When you add vscale_range(1,16) to the attributes of the test file, you will get the code you expect.

llvm/lib/Target/AArch64/AArch64InstrInfo.cpp
3656–3660

Can you move this change to a separate patch and test it with something very simple, such as:

define fp128 @test_streaming_compatible_register_mov(fp128 %q0, fp128 %q1) {
; CHECK-LABEL: test_streaming_compatible_register_mov:
; CHECK:       // %bb.0:
; CHECK-NEXT:    mov     z0.d, z1.d
; CHECK-NEXT:    ret
  ret fp128 %y
}
llvm/test/CodeGen/AArch64/-streaming-mode-fixed-length-fp-arith.ll
1 ↗(On Diff #475442)

The name of this file is incorrect, it should start with sve- instead of -

llvm/test/CodeGen/AArch64/sve-streaming-mode-fixed-length-ld2-alloca.ll
20 ↗(On Diff #475442)

This test seems broken, because it's not using the result %strided.vec from the shufflevector, which as we can see from the assembly causes the load + shuffle to be removed entirely.

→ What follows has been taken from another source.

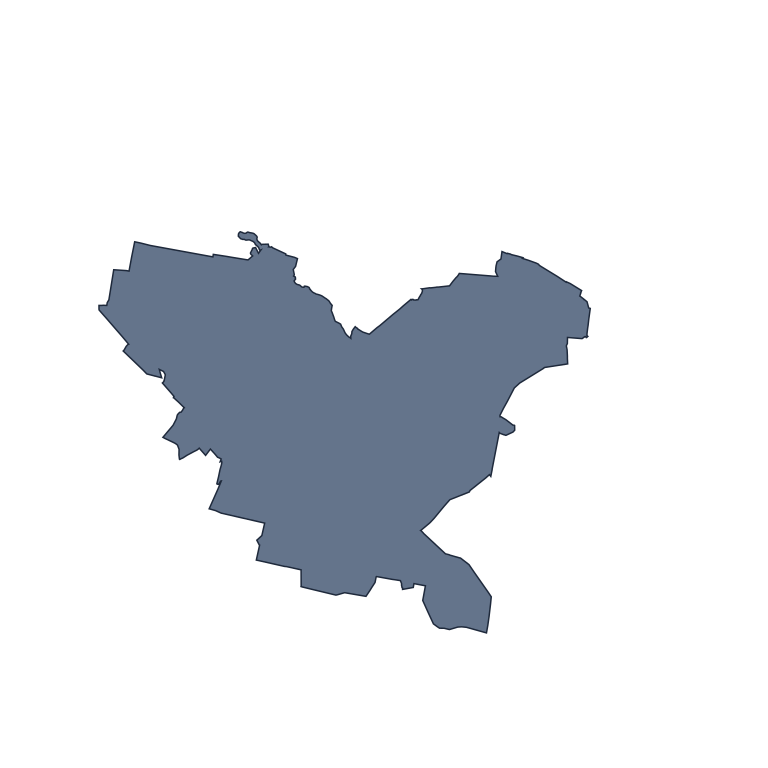 the district of Kalupes pag., Daugavpils, Latvia, rotated 144°
{"feature_id": "27541924B69291798191186", "entity_name": "Kalupes pag.", "entity_type": "district", "adm_level": 2, "iso_a3": "LVA", "parent_name": "Latvia", "parent_adm1": "Daugavpils", "projection": "albers", "projection_center": [26.542, 56.088], "detail": "fine", "context": "isolated", "style": "filled", "palette": "slate", "viewbox_px": 768, "rotation_deg": 144, "n_neighbors": 0, "source": "geoboundaries", "source_scale": "gbopen_adm2", "svg_char_len": 6039}
<svg xmlns="http://www.w3.org/2000/svg" viewBox="0 0 768 768"><g transform="rotate(144 384 384)"><path d="M568.4,615.1L570.5,612.2L570.9,611.5L571.0,611.1L570.7,608.0L569.9,599.6L568.7,585.4L567.9,576.3L567.2,566.3L567.9,566.5L570.4,566.0L574.4,564.2L575.6,564.0L570.7,536.7L570.0,531.6L565.0,525.5L565.0,525.4L564.8,525.3L560.2,519.7L558.6,524.3L557.2,527.9L555.0,523.7L555.4,520.5L555.6,519.9L559.9,515.9L560.0,516.0L561.1,515.3L562.7,515.1L561.5,501.9L561.2,497.4L562.1,497.0L562.4,496.7L562.2,496.5L561.5,492.9L561.0,490.7L559.9,484.2L559.5,482.3L559.5,482.2L560.2,482.3L562.4,481.2L564.8,480.5L566.0,481.2L568.7,480.7L569.6,480.3L572.5,477.8L578.9,474.6L587.4,472.5L594.2,470.8L593.1,468.5L589.6,462.1L588.0,459.1L587.1,456.7L587.1,456.1L587.0,455.9L588.2,451.6L591.6,447.1L593.7,443.4L593.6,443.0L591.9,442.8L590.2,442.4L585.0,442.1L577.1,441.0L574.3,440.5L572.6,440.5L571.2,440.7L570.3,431.1L562.7,433.4L561.9,426.0L561.7,422.6L560.6,420.8L559.8,419.0L562.3,417.4L560.8,416.9L561.4,415.7L563.4,413.9L567.0,411.1L572.5,406.1L577.8,401.6L577.9,401.2L577.6,400.8L576.7,400.0L573.3,401.4L573.0,401.4L572.6,401.2L580.1,396.6L598.8,385.8L594.7,380.6L591.6,375.2L562.3,341.6L571.9,333.2L578.7,332.4L579.5,327.2L579.3,326.8L590.8,316.6L571.8,295.0L571.2,294.4L570.3,293.7L560.5,282.6L560.3,282.4L569.8,269.2L570.2,268.9L569.4,267.8L562.7,259.9L547.0,241.5L545.4,240.8L538.5,238.3L523.4,222.8L516.6,225.3L513.7,226.5L507.9,228.7L503.7,232.6L503.2,232.6L492.0,220.9L490.3,219.3L486.3,215.3L487.1,212.2L487.4,211.7L488.0,211.1L488.6,209.6L489.1,208.7L488.9,208.0L489.7,206.9L479.9,202.2L477.1,204.9L469.1,196.4L479.9,186.1L482.5,173.6L485.0,160.9L483.6,156.5L482.6,153.8L478.9,151.0L475.4,146.9L467.2,144.0L463.9,141.9L460.3,138.7L447.4,122.4L442.0,127.6L436.0,133.8L427.1,143.4L422.3,148.8L422.1,154.5L421.8,171.5L421.7,177.8L421.5,184.8L421.4,187.9L424.4,198.2L425.3,199.2L431.4,207.0L431.6,207.4L431.7,207.7L431.9,207.9L434.1,210.5L439.8,239.8L439.8,240.6L440.2,243.4L440.2,243.6L440.4,243.9L428.7,244.7L427.4,244.9L422.3,245.9L407.5,249.7L398.7,251.7L378.4,246.5L377.0,247.3L376.8,247.3L356.8,248.2L352.0,248.7L351.9,246.5L347.0,251.0L346.4,251.7L319.3,277.0L319.2,276.2L319.1,275.9L316.8,272.4L316.6,272.4L315.9,271.2L315.5,270.8L307.9,269.3L305.4,269.8L302.7,273.7L302.8,274.0L303.9,275.0L306.4,283.6L307.5,286.1L308.5,288.6L309.4,289.3L308.6,290.5L301.6,294.1L294.3,297.5L280.9,304.2L273.7,305.0L246.0,302.9L246.0,303.0L244.4,303.0L223.6,292.3L220.6,296.9L219.2,298.8L215.8,304.0L214.6,306.5L214.6,306.8L213.7,308.0L211.9,308.9L208.2,313.8L197.1,304.3L195.8,304.2L195.2,304.4L194.7,304.2L193.8,304.3L193.4,304.2L193.1,303.8L193.1,303.0L193.1,302.7L192.9,302.5L192.6,302.5L191.6,302.7L191.1,302.7L191.3,304.0L190.1,305.5L186.3,309.6L184.4,311.5L180.3,316.0L172.7,323.9L173.7,325.2L171.4,331.2L172.4,335.0L172.6,335.0L172.6,335.7L173.8,339.9L173.9,340.1L171.2,342.0L171.3,342.2L169.2,343.4L174.3,355.8L176.4,359.5L176.8,359.3L180.6,369.3L188.0,387.1L188.6,388.7L188.6,390.1L189.7,392.2L194.3,399.0L198.2,404.3L197.3,404.5L200.9,409.1L204.9,413.8L205.3,414.8L205.7,415.2L207.3,417.2L207.8,417.1L210.7,421.8L215.9,416.4L220.7,416.4L223.8,413.8L225.2,412.3L227.7,409.4L228.7,404.3L232.0,406.8L234.4,408.9L258.1,429.2L260.2,428.3L261.6,427.9L263.2,427.7L267.7,426.6L273.3,424.9L283.3,430.6L284.2,431.3L285.3,431.8L289.7,434.3L290.5,435.0L296.6,438.2L297.7,438.9L297.6,438.4L297.6,437.8L297.9,437.2L298.5,436.4L300.4,435.1L302.0,434.6L302.6,434.1L303.2,434.0L304.8,433.3L306.4,432.5L306.9,432.2L307.4,432.4L308.3,433.1L308.7,433.2L308.8,433.1L309.4,433.5L309.6,433.8L310.1,434.1L310.6,434.5L310.7,435.3L311.0,435.6L311.8,435.9L312.0,436.1L312.3,435.8L312.5,436.1L312.6,436.6L322.6,435.9L327.3,435.4L336.0,435.0L353.1,433.7L356.3,433.7L366.6,432.9L368.3,435.2L370.7,438.6L372.5,443.0L372.9,443.7L372.7,444.3L372.8,444.8L373.3,445.9L373.4,446.3L373.6,447.3L376.6,446.4L379.1,445.3L380.2,444.0L380.7,443.5L382.6,442.4L383.1,441.9L384.0,440.5L384.3,441.7L384.8,442.6L385.1,444.2L385.4,445.9L385.4,448.4L384.6,452.3L384.6,455.2L383.9,457.9L384.7,459.8L386.5,463.2L386.5,463.6L386.3,464.6L385.1,468.2L384.7,469.7L383.9,472.5L383.6,474.2L381.7,476.2L379.7,478.1L379.8,478.3L379.9,481.3L379.7,483.2L379.9,484.4L380.2,485.3L380.6,486.9L381.0,487.8L382.5,491.9L383.5,493.5L384.9,495.4L386.0,496.6L386.6,498.0L387.1,498.8L387.8,500.4L387.9,501.1L388.2,503.2L388.2,503.3L388.0,503.6L388.0,503.8L388.3,504.4L388.3,504.7L388.0,505.2L387.9,505.9L387.9,506.2L388.7,507.8L389.8,509.0L390.6,509.8L391.1,509.9L391.3,509.4L392.0,509.4L392.6,509.8L393.3,510.6L393.6,511.4L394.0,513.3L394.2,513.7L395.8,515.7L396.0,516.1L396.2,516.8L396.4,517.2L396.5,519.0L396.3,519.4L396.2,520.2L393.8,520.9L393.8,521.4L393.2,522.0L393.0,522.4L392.9,522.9L393.6,524.1L393.7,524.5L393.2,524.6L392.3,525.2L390.1,530.0L386.4,531.1L380.3,536.3L381.9,539.0L387.3,545.6L387.6,546.2L387.0,547.0L393.9,559.4L394.3,561.1L395.1,561.2L396.4,562.5L396.5,562.6L396.4,562.6L395.5,565.2L400.6,568.7L401.4,568.7L401.4,570.0L401.4,570.7L402.1,573.7L402.1,574.2L402.0,574.9L401.7,576.1L400.6,577.0L400.3,577.4L400.1,578.1L400.2,579.3L400.8,582.0L401.1,582.6L402.1,583.8L403.7,585.4L404.3,586.3L404.9,587.0L405.9,587.2L406.9,587.1L407.7,587.5L408.3,587.9L408.7,588.3L409.3,589.3L409.6,590.0L410.1,590.5L410.6,591.5L411.1,591.7L412.7,591.4L413.6,590.9L415.0,589.2L414.8,588.4L414.9,587.7L414.7,587.0L414.6,585.9L414.4,585.5L413.6,584.5L413.3,584.0L412.1,583.2L411.8,582.8L411.6,582.2L411.1,581.5L408.5,580.0L407.8,579.2L407.3,578.2L406.2,576.4L405.8,575.0L405.7,574.4L405.8,573.4L406.0,573.0L405.9,571.7L405.3,569.2L405.3,568.2L405.4,567.2L405.7,566.4L405.9,565.3L405.6,565.0L404.8,564.8L408.7,563.5L407.7,569.9L410.1,571.0L410.6,571.0L411.2,570.6L411.5,570.3L415.0,568.5L415.3,568.0L415.4,567.2L415.0,564.8L420.9,564.3L421.5,564.7L433.4,576.7L436.0,579.4L445.9,589.2L447.7,587.4L491.7,633.5L497.7,640.7L502.1,645.6L513.6,635.0L523.9,625.2L525.8,627.2L535.5,635.3L557.1,613.8L560.1,612.5L562.1,610.5L564.7,612.6L566.5,613.7L568.4,615.1Z" fill="#64748b" stroke="#1e293b" stroke-width="1.5"/></g></svg>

I've fixed sve-fixed-ld2-alloca.ll in c2600244fc14, can you update this test accordingly?

hassnaa-arm marked 6 inline comments as done.

fix broken ld2-alloca.ll test

[NFC] rearrange lines

Update by main branch

Update by parent patch

Remove testing files that use masked gather/scatter

Update by latest changes in main branch

Remove redundant condition in AArch64TargetTransformInfo.h

sdesmalen requested changes to this revision.Dec 1 2022, 7:57 AM

It seems this patch can be abandoned now.

This revision now requires changes to proceed.Dec 1 2022, 7:57 AM
hassnaa-arm abandoned this revision.Feb 6 2023, 11:47 AM

This patch was split into smaller patches.